Mit dem Wattpostboten nach Hallig Süderoog

Ob er den langen Weg auch für einen einzigen Brief gehen würde? „Natürlich!“ Die Post, übrigens, hat einen Versorgungsauftrag – egal, wo die Leute leben, egal, wie entlegen es ist: Briefe und Pakete müssen zugestellt werden. Flächendeckend und zum selben Preis hat jeder Haushalt ein Recht auf Zustellung. Am Tag nach der Einlieferung ist eine Zustellung auf Süderoog natürlich nicht möglich. Zu Fuß zur Hallig zu gehen, ist selbstverständlich vom Wetter abhängig – bei Sturmflut oder Gewitter kann Knud Knudsen nicht gehen, viel zu gefährlich, aber: „ich versuche es dann so einzurichten, dass ich trotzdem zwei Mal pro Woche zustellen oder abholen kann.“ Schließlich warten die beiden Halligbewohner auf ihre (wichtige) Post oder müssen Dokumente abschicken und Fristen einhalten – so wie jeder andere Bürger auch.

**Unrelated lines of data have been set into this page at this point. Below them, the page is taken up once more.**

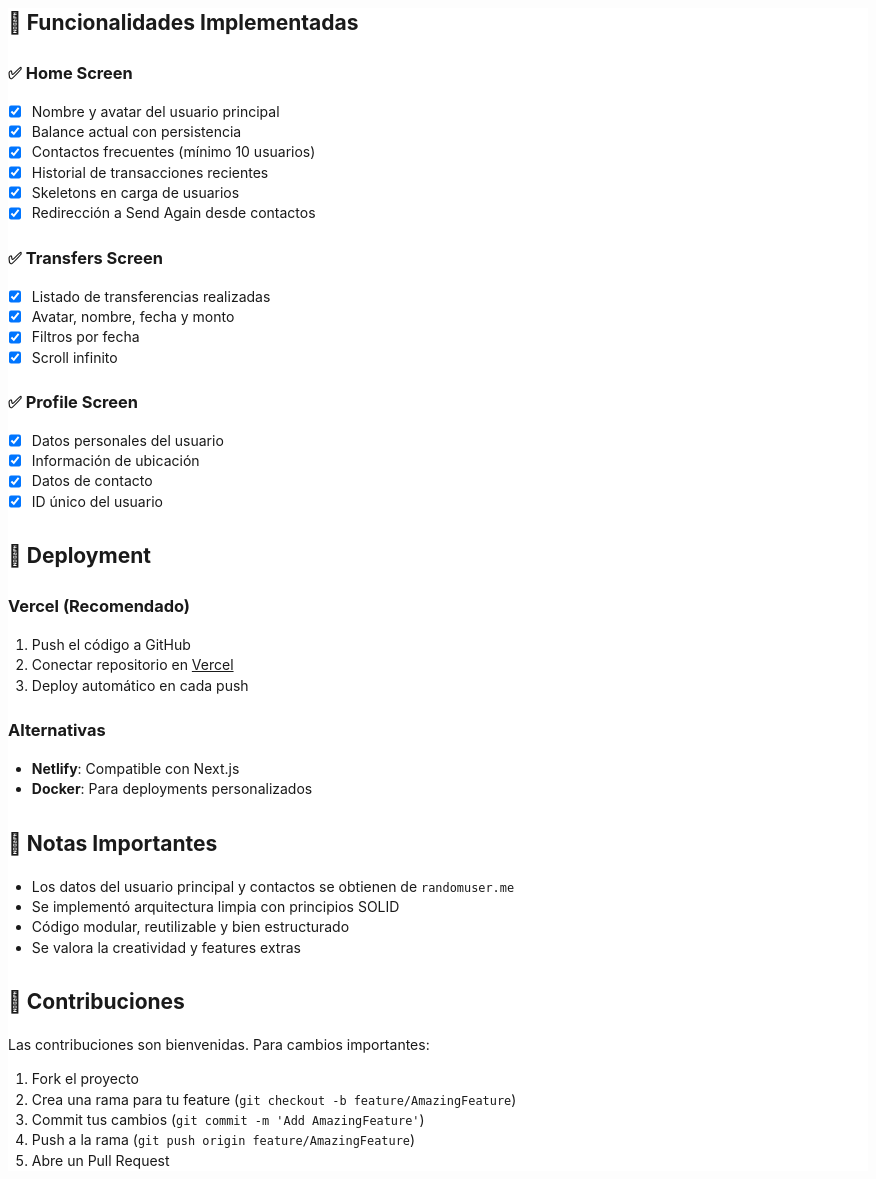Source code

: 
## 🎯 Funcionalidades Implementadas

### ✅ Home Screen
- [x] Nombre y avatar del usuario principal
- [x] Balance actual con persistencia
- [x] Contactos frecuentes (mínimo 10 usuarios)
- [x] Historial de transacciones recientes
- [x] Skeletons en carga de usuarios
- [x] Redirección a Send Again desde contactos

### ✅ Transfers Screen
- [x] Listado de transferencias realizadas
- [x] Avatar, nombre, fecha y monto
- [x] Filtros por fecha
- [x] Scroll infinito

### ✅ Profile Screen
- [x] Datos personales del usuario
- [x] Información de ubicación
- [x] Datos de contacto
- [x] ID único del usuario

## 🚀 Deployment

### Vercel (Recomendado)

1. Push el código a GitHub
2. Conectar repositorio en [Vercel](https://vercel.com)
3. Deploy automático en cada push

### Alternativas

- **Netlify**: Compatible con Next.js
- **Docker**: Para deployments personalizados

## 📝 Notas Importantes

- Los datos del usuario principal y contactos se obtienen de `randomuser.me`
- Se implementó arquitectura limpia con principios SOLID
- Código modular, reutilizable y bien estructurado
- Se valora la creatividad y features extras

## 🤝 Contribuciones

Las contribuciones son bienvenidas. Para cambios importantes:

1. Fork el proyecto
2. Crea una rama para tu feature (`git checkout -b feature/AmazingFeature`)
3. Commit tus cambios (`git commit -m 'Add AmazingFeature'`)
4. Push a la rama (`git push origin feature/AmazingFeature`)
5. Abre un Pull Request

Und nicht nur die Post wird zustellt. „Wenn Nele oder Holger eine Kleinigkeit oder etwas Frisches brauchen, bringe ich das natürlich mit – Obst, Milch, Butter, solche Sachen. Ich laufe auch schon mal mit 15 Kilogramm auf dem Rücken!“ ist das Gut zu schwer oder zu sperrig, muss einer der beiden Halligbewohner eben mit dem Boot bei Gelegenheit selbst rüber nach Pellworm oder sie rufen Knudsen an, der dann das Päckchen auspackt und das mitnimmt, was den Beiden besonders wichtig ist. Über den Zustellstützpunkt in Husum gehen die Sendungen für Süderoog per Schiff nach Pellworm. Als es auf der Insel noch ein eigenes Postamt gab, hat der Watt-Postbote sie dort abgeholt; heute wird ihm die Post für die Hallig zu sich nach Hause zugestellt.

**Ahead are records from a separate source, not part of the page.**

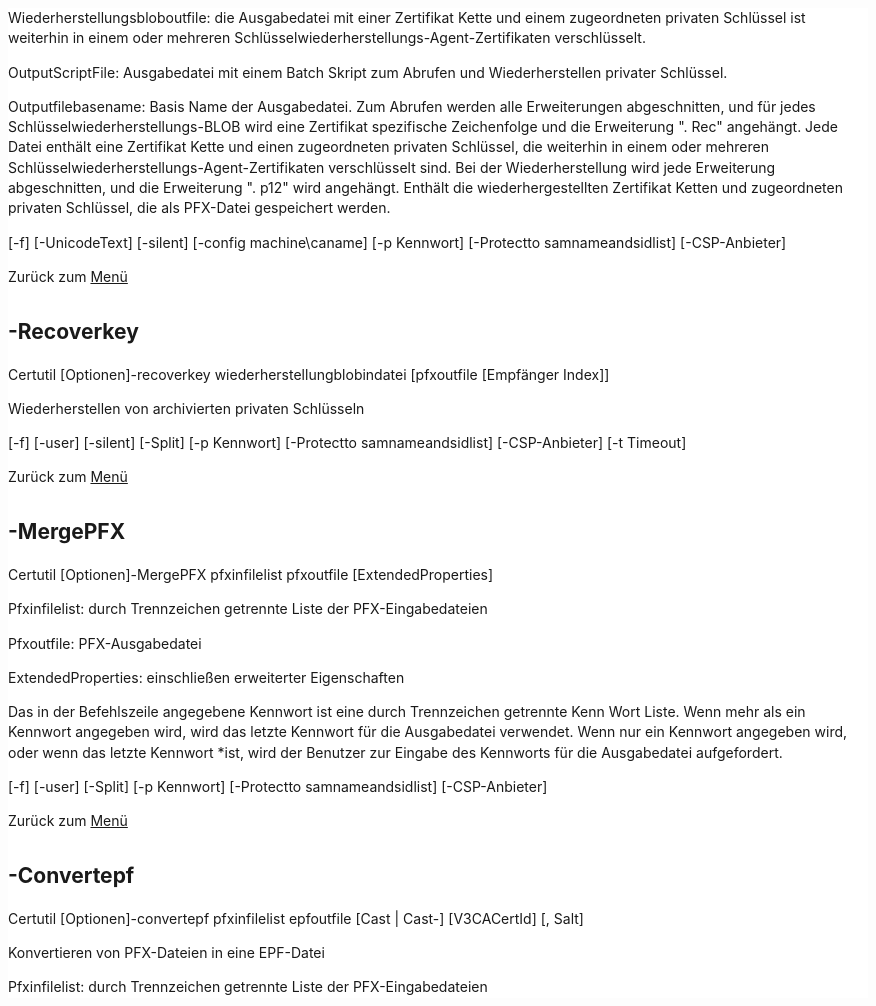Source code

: Wiederherstellungsbloboutfile: die Ausgabedatei mit einer Zertifikat Kette und einem zugeordneten privaten Schlüssel ist weiterhin in einem oder mehreren Schlüsselwiederherstellungs-Agent-Zertifikaten verschlüsselt.

OutputScriptFile: Ausgabedatei mit einem Batch Skript zum Abrufen und Wiederherstellen privater Schlüssel.

Outputfilebasename: Basis Name der Ausgabedatei. Zum Abrufen werden alle Erweiterungen abgeschnitten, und für jedes Schlüsselwiederherstellungs-BLOB wird eine Zertifikat spezifische Zeichenfolge und die Erweiterung ". Rec" angehängt.  Jede Datei enthält eine Zertifikat Kette und einen zugeordneten privaten Schlüssel, die weiterhin in einem oder mehreren Schlüsselwiederherstellungs-Agent-Zertifikaten verschlüsselt sind. Bei der Wiederherstellung wird jede Erweiterung abgeschnitten, und die Erweiterung ". p12" wird angehängt.  Enthält die wiederhergestellten Zertifikat Ketten und zugeordneten privaten Schlüssel, die als PFX-Datei gespeichert werden.

[-f] [-UnicodeText] [-silent] [-config machine\caname] [-p Kennwort] [-Protectto samnameandsidlist] [-CSP-Anbieter]

Zurück zum [Menü](#menu)

## <a name="-recoverkey"></a>-Recoverkey

Certutil [Optionen]-recoverkey wiederherstellungblobindatei [pfxoutfile [Empfänger Index]]

Wiederherstellen von archivierten privaten Schlüsseln

[-f] [-user] [-silent] [-Split] [-p Kennwort] [-Protectto samnameandsidlist] [-CSP-Anbieter] [-t Timeout]

Zurück zum [Menü](#menu)

## <a name="-mergepfx"></a>-MergePFX

Certutil [Optionen]-MergePFX pfxinfilelist pfxoutfile [ExtendedProperties]

Pfxinfilelist: durch Trennzeichen getrennte Liste der PFX-Eingabedateien

Pfxoutfile: PFX-Ausgabedatei

ExtendedProperties: einschließen erweiterter Eigenschaften

Das in der Befehlszeile angegebene Kennwort ist eine durch Trennzeichen getrennte Kenn Wort Liste.  Wenn mehr als ein Kennwort angegeben wird, wird das letzte Kennwort für die Ausgabedatei verwendet.  Wenn nur ein Kennwort angegeben wird, oder wenn das letzte Kennwort \*ist, wird der Benutzer zur Eingabe des Kennworts für die Ausgabedatei aufgefordert.

[-f] [-user] [-Split] [-p Kennwort] [-Protectto samnameandsidlist] [-CSP-Anbieter]

Zurück zum [Menü](#menu)

## <a name="-convertepf"></a>-Convertepf

Certutil [Optionen]-convertepf pfxinfilelist epfoutfile [Cast | Cast-] [V3CACertId] [, Salt]

Konvertieren von PFX-Dateien in eine EPF-Datei

Pfxinfilelist: durch Trennzeichen getrennte Liste der PFX-Eingabedateien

Es geht nun über festes Sandwatt, Muschelfelder sind auf den erhöhten Sandbänken zu erkennen, Knudsen führt die Gruppe daran vorbei. Man kann drüber laufen, aber schön ist das nicht, besonders für diejenigen, die keine Neoprensocken oder Ähnliches anhaben. Ihn selbst stört das kaum noch, er läuft barfuss und das bis in den November hinein „…aber dass ich die Muscheln gar nicht mehr merke, stimmt nicht, natürlich schneide ich mich auch mal, nur mit der Zeit bin ich halt nicht mehr so empfindlich.“ Der beständige Wind zerzaust die wilde Mähne des Wattpostboten noch mehr, als er das Gesicht dreht und mit dem Kompass die neue Richtung peilt, nun führt der Weg auf 215 Grad näher an die Hallig heran. Wieder werden Priele gequert, kaum höher als bis zu den Waden reicht das Wasser – es läuft immer noch der Nordsee hinterher.